I am trying to create a mobile game that involves having a net in which objects are placed inside. The net grows over the course of the game. The net also doesn't need to look super realistic or have a lot of density, but should sway a little bit and behave/look relatively satisfying/interesting.

I have been looking at Obi Cloth or Obi Rope to potentially implement this, as I am not getting far with the basic Unity toolset.

Is there any recommendations on what I should look at? Is what I am doing even possible with the current state of Unity and mobile hardware (especially in a way that it is performant on most devices)?

Appreciate any information - thanks!

Hi there!

ObiCloth would be the way to go.
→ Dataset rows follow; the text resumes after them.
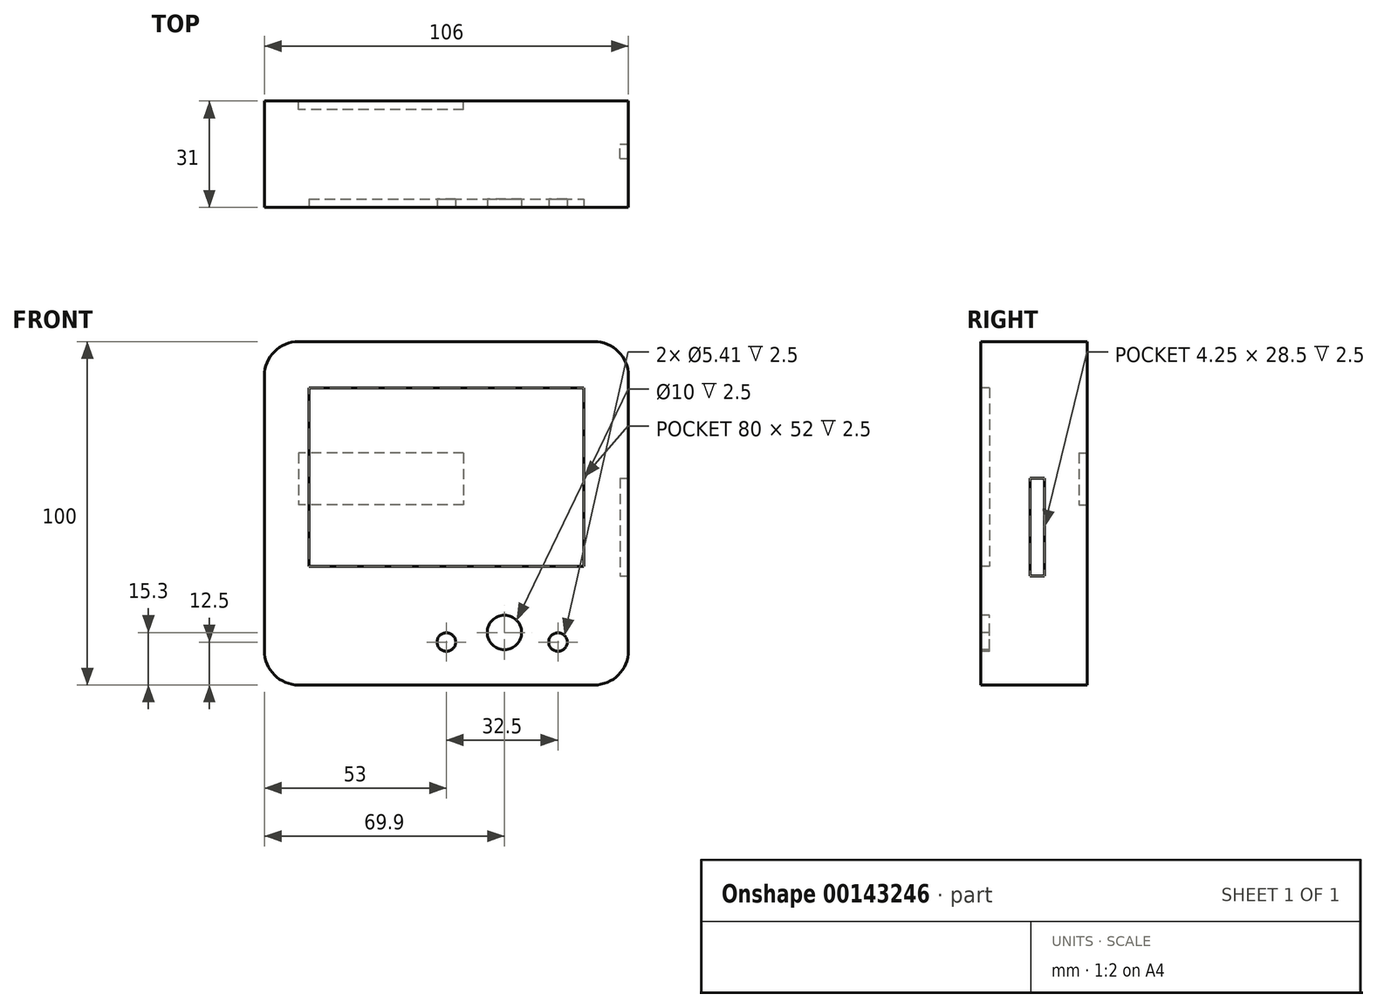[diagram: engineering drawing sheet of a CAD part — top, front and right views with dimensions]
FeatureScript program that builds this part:
annotation { "Feature Type Name" : "Feature", "Feature Type Description" : "" }
export const myFeature = defineFeature(function(context is Context, id is Id, definition is map)
    precondition{}
    {
        {
            var Q0;
            Q0=qCreatedBy(makeId("Front.planeOp"),FACE);
            var sketch = newSketch(context, id + "F0", { "sketchPlane" : qUnion([Q0])});
            skLineSegment(sketch, "E0.bottom", {"start": v(53, -50) * mm, "end": v(-53, -50) * mm});
            skLineSegment(sketch, "E0.top", {"start": v(53, 50) * mm, "end": v(-53, 50) * mm});
            skLineSegment(sketch, "E0.left", {"start": v(53, -50) * mm, "end": v(53, 50) * mm});
            skLineSegment(sketch, "E0.right", {"start": v(-53, -50) * mm, "end": v(-53, 50) * mm});
            skPoint(sketch, "E0.middle", {"position": v(0, 0) * mm});
            skLineSegment(sketch, "E1.bottom", {"start": v(-40, 36.5) * mm, "end": v(40, 36.5) * mm});
            skLineSegment(sketch, "E1.top", {"start": v(-40, -15.5) * mm, "end": v(40, -15.5) * mm});
            skLineSegment(sketch, "E1.left", {"start": v(-40, 36.5) * mm, "end": v(-40, -15.5) * mm});
            skLineSegment(sketch, "E1.right", {"start": v(40, 36.5) * mm, "end": v(40, -15.5) * mm});
            skCircle(sketch, "E2", {"center": v(16.9, -34.7) * mm, "radius": 5 * mm});
            skLineSegment(sketch, "E3", {"start": v(-40, 36.5) * mm, "end": v(-53, 36.5) * mm, "construction": true});
            skLineSegment(sketch, "E4", {"start": v(40, 36.5) * mm, "end": v(53, 36.5) * mm, "construction": true});
            skCircle(sketch, "E5", {"center": v(0, -37.5) * mm, "radius": 2.7 * mm});
            skCircle(sketch, "E6", {"center": v(32.5, -37.5) * mm, "radius": 2.7 * mm});
            skLineSegment(sketch, "E7", {"start": v(0, -37.5) * mm, "end": v(32.5, -37.5) * mm, "construction": true});
            skLineSegment(sketch, "E8", {"start": v(16.9, -34.7) * mm, "end": v(16.9, -37.5) * mm, "construction": true});
            skSolve(sketch);
        }
        {
            var Q0;
            Q0=makeQuery(id+"F0.imprint","IMPRINT",FACE,{"disambiguationData":[TD([[makeQuery(id+"F0.imprint","IMPRINT",EDGE,{"derivedFrom":sQuery(id+"F0.wireOp",EDGE,"E0.bottom")}),-1.0]])]});
            var Q1;
            Q1=makeQuery(id+"F0.imprint","IMPRINT",FACE,{"disambiguationData":[TD([[makeQuery(id+"F0.imprint","IMPRINT",EDGE,{"derivedFrom":sQuery(id+"F0.wireOp",EDGE,"E1.bottom")}),-1.0]])]});
            var Q2;
            Q2=makeQuery(id+"F0.imprint","IMPRINT",FACE,{"disambiguationData":[TD([[makeQuery(id+"F0.imprint","IMPRINT",EDGE,{"derivedFrom":sQuery(id+"F0.wireOp",EDGE,"E5")}),1.0]])]});
            var Q3;
            Q3=makeQuery(id+"F0.imprint","IMPRINT",FACE,{"disambiguationData":[TD([[makeQuery(id+"F0.imprint","IMPRINT",EDGE,{"derivedFrom":sQuery(id+"F0.wireOp",EDGE,"E2")}),1.0]])]});
            var Q4;
            Q4=makeQuery(id+"F0.imprint","IMPRINT",FACE,{"disambiguationData":[TD([[makeQuery(id+"F0.imprint","IMPRINT",EDGE,{"derivedFrom":sQuery(id+"F0.wireOp",EDGE,"E6")}),1.0]])]});
            extrude(context, id + "F1", {"entities" : qUnion([Q0, Q1, Q2, Q3, Q4]), "oppositeDirection" : true, "depth" : 31 * mm});
        }
        {
            var Q0;
            Q0=makeQuery(id+"F1.opExtrude","SWEPT_EDGE",EDGE,{"disambiguationData":[OSD([sQuery(id+"F0.wireOp",EDGE,"E0.bottom"),sQuery(id+"F0.wireOp",EDGE,"E0.left")])]});
            var Q1;
            Q1=makeQuery(id+"F1.opExtrude","SWEPT_EDGE",EDGE,{"disambiguationData":[OSD([sQuery(id+"F0.wireOp",EDGE,"E0.top"),sQuery(id+"F0.wireOp",EDGE,"E0.left")])]});
            var Q2;
            Q2=makeQuery(id+"F1.opExtrude","SWEPT_EDGE",EDGE,{"disambiguationData":[OSD([sQuery(id+"F0.wireOp",EDGE,"E0.top"),sQuery(id+"F0.wireOp",EDGE,"E0.right")])]});
            var Q3;
            Q3=makeQuery(id+"F1.opExtrude","SWEPT_EDGE",EDGE,{"disambiguationData":[OSD([sQuery(id+"F0.wireOp",EDGE,"E0.bottom"),sQuery(id+"F0.wireOp",EDGE,"E0.right")])]});
            fillet(context, id + "F2", {"entities" : qUnion([Q0, Q1, Q2, Q3]), "radius" : 10 * mm, "tangentPropagation" : true, "allowEdgeOverflow" : false});
        }
        {
            var Q0;
            Q0=makeQuery(id+"F0.imprint","IMPRINT",FACE,{"disambiguationData":[TD([[makeQuery(id+"F0.imprint","IMPRINT",EDGE,{"derivedFrom":sQuery(id+"F0.wireOp",EDGE,"E1.bottom")}),-1.0]])]});
            var Q1;
            Q1=makeQuery(id+"F0.imprint","IMPRINT",FACE,{"disambiguationData":[TD([[makeQuery(id+"F0.imprint","IMPRINT",EDGE,{"derivedFrom":sQuery(id+"F0.wireOp",EDGE,"E5")}),1.0]])]});
            var Q2;
            Q2=makeQuery(id+"F0.imprint","IMPRINT",FACE,{"disambiguationData":[TD([[makeQuery(id+"F0.imprint","IMPRINT",EDGE,{"derivedFrom":sQuery(id+"F0.wireOp",EDGE,"E2")}),1.0]])]});
            var Q3;
            Q3=makeQuery(id+"F0.imprint","IMPRINT",FACE,{"disambiguationData":[TD([[makeQuery(id+"F0.imprint","IMPRINT",EDGE,{"derivedFrom":sQuery(id+"F0.wireOp",EDGE,"E6")}),1.0]])]});
            extrude(context, id + "F3", {"entities" : qUnion([Q0, Q1, Q2, Q3]), "operationType" : NewBodyOperationType.REMOVE, "oppositeDirection" : true, "depth" : 2.5 * mm});
        }
        {
            var Q0;
            Q0=makeQuery(id+"F1.opExtrude","CAP_FACE",FACE,{"disambiguationData":[OSD([sQuery(id+"F0.wireOp",EDGE,"E0.bottom"),sQuery(id+"F0.wireOp",EDGE,"E0.top"),sQuery(id+"F0.wireOp",EDGE,"E0.left"),sQuery(id+"F0.wireOp",EDGE,"E0.right")])],"isStart":false});
            var sketch = newSketch(context, id + "F4", { "sketchPlane" : qUnion([Q0])});
            skLineSegment(sketch, "E9.bottom", {"start": v(-5, 17.5) * mm, "end": v(43, 17.5) * mm});
            skLineSegment(sketch, "E9.top", {"start": v(-5, 2.5) * mm, "end": v(43, 2.5) * mm});
            skLineSegment(sketch, "E9.left", {"start": v(-5, 17.5) * mm, "end": v(-5, 2.5) * mm});
            skLineSegment(sketch, "E9.right", {"start": v(43, 17.5) * mm, "end": v(43, 2.5) * mm});
            skSolve(sketch);
        }
        {
            var Q0;
            Q0=makeQuery(id+"F4.imprint","IMPRINT",FACE,{"disambiguationData":[TD([[makeQuery(id+"F4.imprint","IMPRINT",EDGE,{"derivedFrom":sQuery(id+"F4.wireOp",EDGE,"E9.bottom")}),-1.0]])]});
            extrude(context, id + "F5", {"entities" : qUnion([Q0]), "operationType" : NewBodyOperationType.REMOVE, "oppositeDirection" : true, "depth" : 2.5 * mm});
        }
        {
            var Q0;
            Q0=makeQuery(id+"F1.opExtrude","SWEPT_FACE",FACE,{"disambiguationData":[OSD([sQuery(id+"F0.wireOp",EDGE,"E0.left")])]});
            var sketch = newSketch(context, id + "F6", { "sketchPlane" : qUnion([Q0])});
            skLineSegment(sketch, "E10.bottom", {"start": v(14.25, 10.25) * mm, "end": v(18.5, 10.25) * mm});
            skLineSegment(sketch, "E10.top", {"start": v(14.25, -18.25) * mm, "end": v(18.5, -18.25) * mm});
            skLineSegment(sketch, "E10.left", {"start": v(14.25, 10.25) * mm, "end": v(14.25, -18.25) * mm});
            skLineSegment(sketch, "E10.right", {"start": v(18.5, 10.25) * mm, "end": v(18.5, -18.25) * mm});
            skSolve(sketch);
        }
        {
            var Q0;
            Q0=makeQuery(id+"F6.imprint","IMPRINT",FACE,{"disambiguationData":[TD([[makeQuery(id+"F6.imprint","IMPRINT",EDGE,{"derivedFrom":sQuery(id+"F6.wireOp",EDGE,"E10.bottom")}),-1.0]])]});
            extrude(context, id + "F7", {"entities" : qUnion([Q0]), "operationType" : NewBodyOperationType.REMOVE, "oppositeDirection" : true, "depth" : 2.5 * mm});
        }
    });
Implementing a net using a rope for each individual thread would be extremely costly and not very robust. Video of net implemented with ObiCloth:

https://www.youtube.com/watch?v=HaQSkTvGyHU

Video of a "bag" containing spherical objects:

https://www.youtube.com/watch?v=luiUs7hSjJs

Whether it's possible to do or not depends on many factors, many of them apply regardless of the physics engine you use:

- What kind of colliders are used for the objects inside the net? Are primitives (cubes, spheres, capsules) enough, or do you need more complex shapes? 
- How many objects in the net, at most?
- How "snappy" should the simulation be, and are fast moving objects a requisite?
- What kind of interaction should take place between the user and the net, if any?

Concave objects are much more expensive to collide against (MeshColliders), the amount of objects and contacts between them affects performance, timestep length determines simulation quality vs performance, large mass ratios are difficult to deal with, fast moving objects can result in tunneling, etc.

These issues are at the core of how computers work (they're digital, and so must work with discretized versions of real-world continuous quantities), and so all physics engines are limited by these in one way or another.